He reached up and washed the make-up from his face. He strode back
to Gillian.
"What about Hank?" she said.
Willoughby Martin breathed in the night air. "If that son of a
bitch ever bothers me again," he said, "I'll knock him on his
ass."
They laughed. Willoughby thought his voice sounded deeper. By God,
he was a man.
They spent the night on the beach. That Gillian. He couldn't get
enough of her. And imagine all the women who were out there in the
world waiting for him. Just wait till Hank tried to come crawling
back. Hank! thought Willoughby, and he snorted to himself. That damn
queer.
A few weeks later, King's Neck lost its pet homosexuals. They
moved out shortly after neighbors reported hearing a terrible row.
The day after the fight, someone saw Hank in town with a bandaged
nose and blackened eyes. A month after that, one of the garden club
officers reported meeting Willoughby in the city. She said she had
hardly recognized him; he was wearing a sweatshirt, and he had gotten
a crew-cut. And believe it or not, she said, he had tried to
proposition her. Someone told Gillian about it. "Well," she said.
"It's like they say. Don't knock it until you've tried it."
Billy: The man says he doesn't want any publicity,
that's what the man says. And, speaking personally, I find that
attitude a refreshing change from most of the authors we manage to
lure onto the show.
Gilly: You'd think that out of sheer
neighborliness….
Billy: Neighborliness? That fellow moves about in much the way
an astronaut does – except, from what I hear, at a lower level.

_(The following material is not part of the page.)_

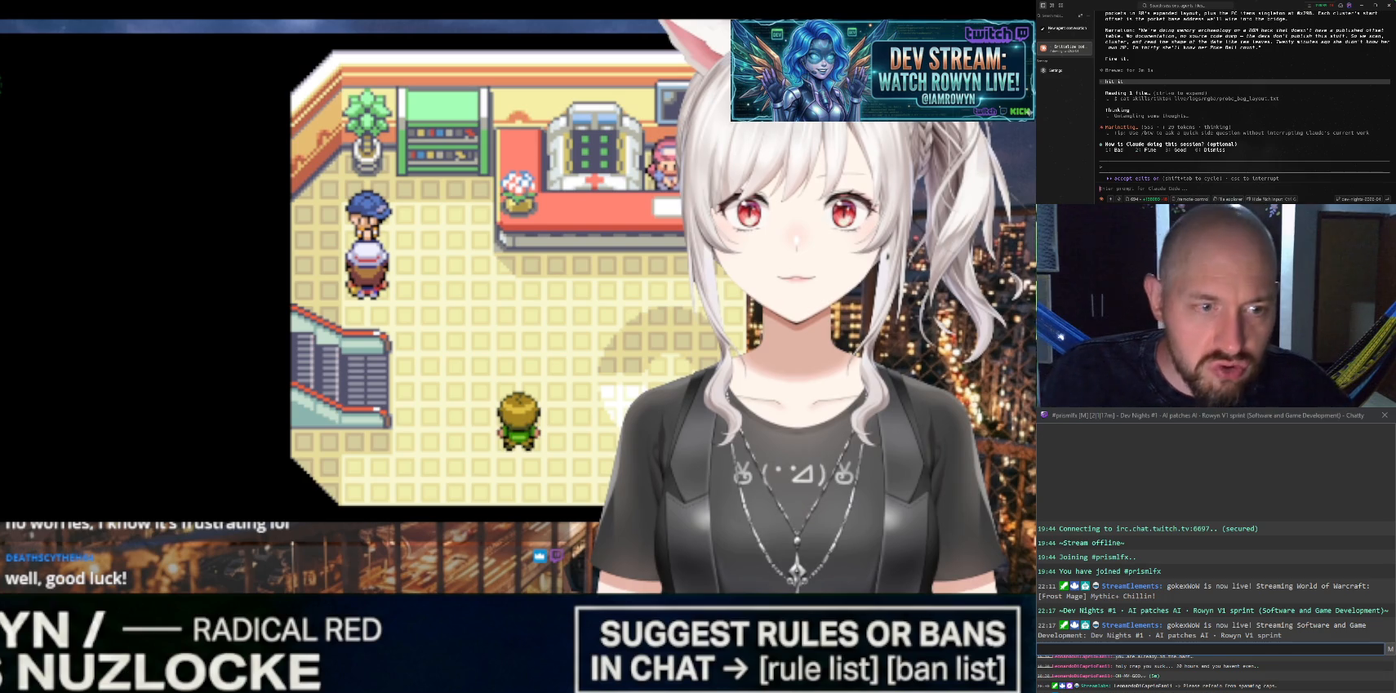
{"buttons": ["A"], "events": []}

And I have to admit I've always felt he was overrated as a writer,
strictly a one-book author. Gilly: You mean
The Hard and the
Moist?
Billy: What else?
Gilly: Well, how about
Mountaintop?
Billy: Same book, different title. Look at him, honey. What is
he – forty-four years old? – the world's oldest flower
child.
Gilly: But still, still he's Caradoc.
Gillian realized there was no legitimate reason to
include Zoltan Caradoc on her list. He had been married four times
– most recently to Paige Marchand, the dancer – but they
were never marriages in the customary sense. It had been several
years since he had allowed a woman to share his bayside castle for
more than a night or two. In fact, for nine months of every year
Caradoc was a virtual hermit, a professional loner, a man who spent
long hours fashioning sentences while studying the sullen winter
waters of Long Island Sound.
These were his working months, his caged-in months. Caradoc spent
the time roaming from one room to another, one glass-fronted cubicle
to another, always within sight of the water and always surrounded by
the tape recorders and stereo sets and color television consoles and
electric typewriters. He lived three-fourths of his life in an
ultra-modern electronic womb. Cable umbilicals carried him regular
progress reports from the outside world; sensitive microphones were
always handy to transmit and preserve his thoughts and memories for
posterity. And though only forty-four years old, Zoltan Caradoc had
already strung together enough words to more than equal the lifetime
output of Proust.
And every year, as the cold season came to an end, Caradoc once
again ventured into the real world. Ventured… no, say rather,
exploded. He would, in that three-month interval, be photographed
stalking chamois in Bhutan, hunting wild boar in Bulgaria, pursuing
teenyboppers in San Francisco.
Gillian, like most of the cognoscenti, kept up with the ever
growing legend that was Zoltan Caradoc. She recalled the news account
of his bloody encounter with a killer shark off Tanzania; Caradoc had
lost three fingers of his left hand but had saved the life of a
native oarsman. And she recalled another hair-raising adventure
– his being arrested in his suite at the Beverly Hills Hotel in
the company of three blonde call girls, an ancient Negro sculptress
and a Shetland pony. Gillian had first met Caradoc in early winter
– midway between Morton Earbrow and Joshua Turnbull, as she now
measured time. It was during the power failure, the electric blackout
of King's Neck that lasted twenty-seven hours. Caradoc had endured
the power failure as long as he could and then had deserted his
suddenly lifeless machinery for the candlelit warmth of Morarity's
Shamrock Bar & Grill. Gillian, too, had stopped in for a moment's
warmth. She stood, her back to an open fire, and she instantly
recognized his face – the face she had seen on the jacket of a
book called
Mountaintop.
The photo, however, was no more than a sterile reproduction of the
original. Never before had she seen a man with such piercing blue
eyes, diamonds blazing out of a square face beneath a mop of
coal-blue hair that curled and roamed over head and neck. The nose
had been broken more than once, the jaw was firm, the total effect
was softened slightly by the full and sensual lips. The author was
still in his working garb – jeans with ragged cuffs, a faded
denim shirt with rolled-up sleeves. His forearms were thick,
powerful, corded with veins and bristling with hair. Gillian noticed
the absence of three fingers from his left hand.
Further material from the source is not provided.